Your objective: Without omitting anything, retype the data that follows.

Page-level text extractions
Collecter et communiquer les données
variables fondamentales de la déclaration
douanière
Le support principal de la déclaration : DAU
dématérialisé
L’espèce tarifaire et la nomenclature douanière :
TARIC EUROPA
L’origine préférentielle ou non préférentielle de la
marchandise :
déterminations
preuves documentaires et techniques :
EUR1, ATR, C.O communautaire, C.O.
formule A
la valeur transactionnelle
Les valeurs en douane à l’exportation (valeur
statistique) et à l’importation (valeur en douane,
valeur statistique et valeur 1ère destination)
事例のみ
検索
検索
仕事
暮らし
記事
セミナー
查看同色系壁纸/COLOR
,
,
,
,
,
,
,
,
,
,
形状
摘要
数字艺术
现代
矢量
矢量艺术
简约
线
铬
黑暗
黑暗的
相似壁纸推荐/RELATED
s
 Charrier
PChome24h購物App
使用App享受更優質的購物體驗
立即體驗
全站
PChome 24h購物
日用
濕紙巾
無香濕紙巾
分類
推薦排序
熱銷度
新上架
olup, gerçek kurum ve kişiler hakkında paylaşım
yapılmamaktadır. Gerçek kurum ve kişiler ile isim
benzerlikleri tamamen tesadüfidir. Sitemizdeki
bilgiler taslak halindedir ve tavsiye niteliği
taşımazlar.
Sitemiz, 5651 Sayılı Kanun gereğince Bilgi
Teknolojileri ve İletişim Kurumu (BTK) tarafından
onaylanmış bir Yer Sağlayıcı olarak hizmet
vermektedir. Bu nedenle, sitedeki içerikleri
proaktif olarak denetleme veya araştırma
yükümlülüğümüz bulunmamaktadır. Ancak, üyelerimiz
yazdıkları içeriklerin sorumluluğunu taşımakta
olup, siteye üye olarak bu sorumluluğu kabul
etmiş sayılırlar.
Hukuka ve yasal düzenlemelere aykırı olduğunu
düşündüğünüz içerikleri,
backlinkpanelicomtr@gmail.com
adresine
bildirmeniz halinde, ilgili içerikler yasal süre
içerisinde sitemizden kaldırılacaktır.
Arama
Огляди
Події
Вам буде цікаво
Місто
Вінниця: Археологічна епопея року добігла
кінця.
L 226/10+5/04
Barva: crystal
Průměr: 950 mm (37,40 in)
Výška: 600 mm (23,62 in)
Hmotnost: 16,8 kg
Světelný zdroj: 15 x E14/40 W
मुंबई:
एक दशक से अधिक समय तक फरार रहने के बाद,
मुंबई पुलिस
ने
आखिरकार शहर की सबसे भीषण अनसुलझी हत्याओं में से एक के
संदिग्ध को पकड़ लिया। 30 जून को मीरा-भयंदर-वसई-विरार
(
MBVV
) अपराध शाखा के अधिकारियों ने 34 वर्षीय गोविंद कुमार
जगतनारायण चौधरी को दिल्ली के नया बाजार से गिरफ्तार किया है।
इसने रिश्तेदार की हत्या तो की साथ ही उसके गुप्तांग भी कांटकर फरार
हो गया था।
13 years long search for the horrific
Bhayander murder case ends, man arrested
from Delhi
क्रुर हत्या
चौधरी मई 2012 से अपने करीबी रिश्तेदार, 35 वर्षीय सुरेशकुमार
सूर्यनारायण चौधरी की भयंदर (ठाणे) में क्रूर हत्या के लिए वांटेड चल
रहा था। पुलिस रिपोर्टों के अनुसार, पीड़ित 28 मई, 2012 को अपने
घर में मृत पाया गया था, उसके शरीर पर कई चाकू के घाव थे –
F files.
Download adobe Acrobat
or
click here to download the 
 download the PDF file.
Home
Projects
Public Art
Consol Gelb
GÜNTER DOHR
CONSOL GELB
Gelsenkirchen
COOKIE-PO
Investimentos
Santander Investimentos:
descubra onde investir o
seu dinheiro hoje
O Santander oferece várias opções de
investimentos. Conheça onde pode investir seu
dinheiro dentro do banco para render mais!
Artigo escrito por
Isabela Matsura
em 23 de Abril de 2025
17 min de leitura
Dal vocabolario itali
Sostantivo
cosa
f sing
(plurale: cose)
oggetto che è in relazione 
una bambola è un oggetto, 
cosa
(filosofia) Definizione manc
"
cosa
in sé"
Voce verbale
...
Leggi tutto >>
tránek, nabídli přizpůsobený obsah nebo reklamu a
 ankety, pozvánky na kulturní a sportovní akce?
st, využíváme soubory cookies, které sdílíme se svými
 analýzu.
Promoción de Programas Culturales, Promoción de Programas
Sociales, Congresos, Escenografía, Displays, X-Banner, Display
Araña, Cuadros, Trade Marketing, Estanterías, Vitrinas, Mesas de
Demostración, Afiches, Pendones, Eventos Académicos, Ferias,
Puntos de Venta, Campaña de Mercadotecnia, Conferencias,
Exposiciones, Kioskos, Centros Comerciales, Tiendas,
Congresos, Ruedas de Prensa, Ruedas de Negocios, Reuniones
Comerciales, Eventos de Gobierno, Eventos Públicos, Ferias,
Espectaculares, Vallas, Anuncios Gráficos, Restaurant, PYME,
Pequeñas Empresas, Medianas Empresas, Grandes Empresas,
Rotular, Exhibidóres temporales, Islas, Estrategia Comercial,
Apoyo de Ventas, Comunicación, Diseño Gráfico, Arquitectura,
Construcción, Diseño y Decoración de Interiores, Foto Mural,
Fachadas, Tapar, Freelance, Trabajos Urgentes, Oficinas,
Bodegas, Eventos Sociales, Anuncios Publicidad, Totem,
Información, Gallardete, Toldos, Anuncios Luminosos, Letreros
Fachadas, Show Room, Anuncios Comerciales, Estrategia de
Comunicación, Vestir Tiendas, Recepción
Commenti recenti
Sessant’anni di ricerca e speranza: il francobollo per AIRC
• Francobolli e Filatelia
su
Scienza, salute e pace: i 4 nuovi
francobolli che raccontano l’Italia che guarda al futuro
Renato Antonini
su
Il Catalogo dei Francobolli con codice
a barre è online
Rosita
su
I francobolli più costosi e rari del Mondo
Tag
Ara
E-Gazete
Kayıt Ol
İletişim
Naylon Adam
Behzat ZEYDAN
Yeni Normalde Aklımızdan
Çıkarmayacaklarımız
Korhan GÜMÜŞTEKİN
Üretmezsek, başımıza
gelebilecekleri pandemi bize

Answer to this problem:
Collecter et communiquer les données
variables fondamentales de la déclaration
douanière
Le support principal de la déclaration : DAU
dématérialisé
L’espèce tarifaire et la nomenclature douanière :
TARIC EUROPA
L’origine préférentielle ou non préférentielle de la
marchandise :
déterminations
preuves documentaires et techniques :
EUR1, ATR, C.O communautaire, C.O.
formule A
la valeur transactionnelle
Les valeurs en douane à l’exportation (valeur
statistique) et à l’importation (valeur en douane,
valeur statistique et valeur 1ère destination)
事例のみ
検索
検索
仕事
暮らし
記事
セミナー
查看同色系壁纸/COLOR
,
,
,
,
,
,
,
,
,
,
形状
摘要
数字艺术
现代
矢量
矢量艺术
简约
线
铬
黑暗
黑暗的
相似壁纸推荐/RELATED
s
 Charrier
PChome24h購物App
使用App享受更優質的購物體驗
立即體驗
全站
PChome 24h購物
日用
濕紙巾
無香濕紙巾
分類
推薦排序
熱銷度
新上架
olup, gerçek kurum ve kişiler hakkında paylaşım
yapılmamaktadır. Gerçek kurum ve kişiler ile isim
benzerlikleri tamamen tesadüfidir. Sitemizdeki
bilgiler taslak halindedir ve tavsiye niteliği
taşımazlar.
Sitemiz, 5651 Sayılı Kanun gereğince Bilgi
Teknolojileri ve İletişim Kurumu (BTK) tarafından
onaylanmış bir Yer Sağlayıcı olarak hizmet
vermektedir. Bu nedenle, sitedeki içerikleri
proaktif olarak denetleme veya araştırma
yükümlülüğümüz bulunmamaktadır. Ancak, üyelerimiz
yazdıkları içeriklerin sorumluluğunu taşımakta
olup, siteye üye olarak bu sorumluluğu kabul
etmiş sayılırlar.
Hukuka ve yasal düzenlemelere aykırı olduğunu
düşündüğünüz içerikleri,
backlinkpanelicomtr@gmail.com
adresine
bildirmeniz halinde, ilgili içerikler yasal süre
içerisinde sitemizden kaldırılacaktır.
Arama
Огляди
Події
Вам буде цікаво
Місто
Вінниця: Археологічна епопея року добігла
кінця.
L 226/10+5/04
Barva: crystal
Průměr: 950 mm (37,40 in)
Výška: 600 mm (23,62 in)
Hmotnost: 16,8 kg
Světelný zdroj: 15 x E14/40 W
मुंबई:
एक दशक से अधिक समय तक फरार रहने के बाद,
मुंबई पुलिस
ने
आखिरकार शहर की सबसे भीषण अनसुलझी हत्याओं में से एक के
संदिग्ध को पकड़ लिया। 30 जून को मीरा-भयंदर-वसई-विरार
(
MBVV
) अपराध शाखा के अधिकारियों ने 34 वर्षीय गोविंद कुमार
जगतनारायण चौधरी को दिल्ली के नया बाजार से गिरफ्तार किया है।
इसने रिश्तेदार की हत्या तो की साथ ही उसके गुप्तांग भी कांटकर फरार
हो गया था।
13 years long search for the horrific
Bhayander murder case ends, man arrested
from Delhi
क्रुर हत्या
चौधरी मई 2012 से अपने करीबी रिश्तेदार, 35 वर्षीय सुरेशकुमार
सूर्यनारायण चौधरी की भयंदर (ठाणे) में क्रूर हत्या के लिए वांटेड चल
रहा था। पुलिस रिपोर्टों के अनुसार, पीड़ित 28 मई, 2012 को अपने
घर में मृत पाया गया था, उसके शरीर पर कई चाकू के घाव थे –
F files.
Download adobe Acrobat
or
click here to download the 
 download the PDF file.
Home
Projects
Public Art
Consol Gelb
GÜNTER DOHR
CONSOL GELB
Gelsenkirchen
COOKIE-PO
Investimentos
Santander Investimentos:
descubra onde investir o
seu dinheiro hoje
O Santander oferece várias opções de
investimentos. Conheça onde pode investir seu
dinheiro dentro do banco para render mais!
Artigo escrito por
Isabela Matsura
em 23 de Abril de 2025
17 min de leitura
Dal vocabolario itali
Sostantivo
cosa
f sing
(plurale: cose)
oggetto che è in relazione 
una bambola è un oggetto, 
cosa
(filosofia) Definizione manc
"
cosa
in sé"
Voce verbale
...
Leggi tutto >>
tránek, nabídli přizpůsobený obsah nebo reklamu a
 ankety, pozvánky na kulturní a sportovní akce?
st, využíváme soubory cookies, které sdílíme se svými
 analýzu.
Promoción de Programas Culturales, Promoción de Programas
Sociales, Congresos, Escenografía, Displays, X-Banner, Display
Araña, Cuadros, Trade Marketing, Estanterías, Vitrinas, Mesas de
Demostración, Afiches, Pendones, Eventos Académicos, Ferias,
Puntos de Venta, Campaña de Mercadotecnia, Conferencias,
Exposiciones, Kioskos, Centros Comerciales, Tiendas,
Congresos, Ruedas de Prensa, Ruedas de Negocios, Reuniones
Comerciales, Eventos de Gobierno, Eventos Públicos, Ferias,
Espectaculares, Vallas, Anuncios Gráficos, Restaurant, PYME,
Pequeñas Empresas, Medianas Empresas, Grandes Empresas,
Rotular, Exhibidóres temporales, Islas, Estrategia Comercial,
Apoyo de Ventas, Comunicación, Diseño Gráfico, Arquitectura,
Construcción, Diseño y Decoración de Interiores, Foto Mural,
Fachadas, Tapar, Freelance, Trabajos Urgentes, Oficinas,
Bodegas, Eventos Sociales, Anuncios Publicidad, Totem,
Información, Gallardete, Toldos, Anuncios Luminosos, Letreros
Fachadas, Show Room, Anuncios Comerciales, Estrategia de
Comunicación, Vestir Tiendas, Recepción
Commenti recenti
Sessant’anni di ricerca e speranza: il francobollo per AIRC
• Francobolli e Filatelia
su
Scienza, salute e pace: i 4 nuovi
francobolli che raccontano l’Italia che guarda al futuro
Renato Antonini
su
Il Catalogo dei Francobolli con codice
a barre è online
Rosita
su
I francobolli più costosi e rari del Mondo
Tag
Ara
E-Gazete
Kayıt Ol
İletişim
Naylon Adam
Behzat ZEYDAN
Yeni Normalde Aklımızdan
Çıkarmayacaklarımız
Korhan GÜMÜŞTEKİN
Üretmezsek, başımıza
gelebilecekleri pandemi bize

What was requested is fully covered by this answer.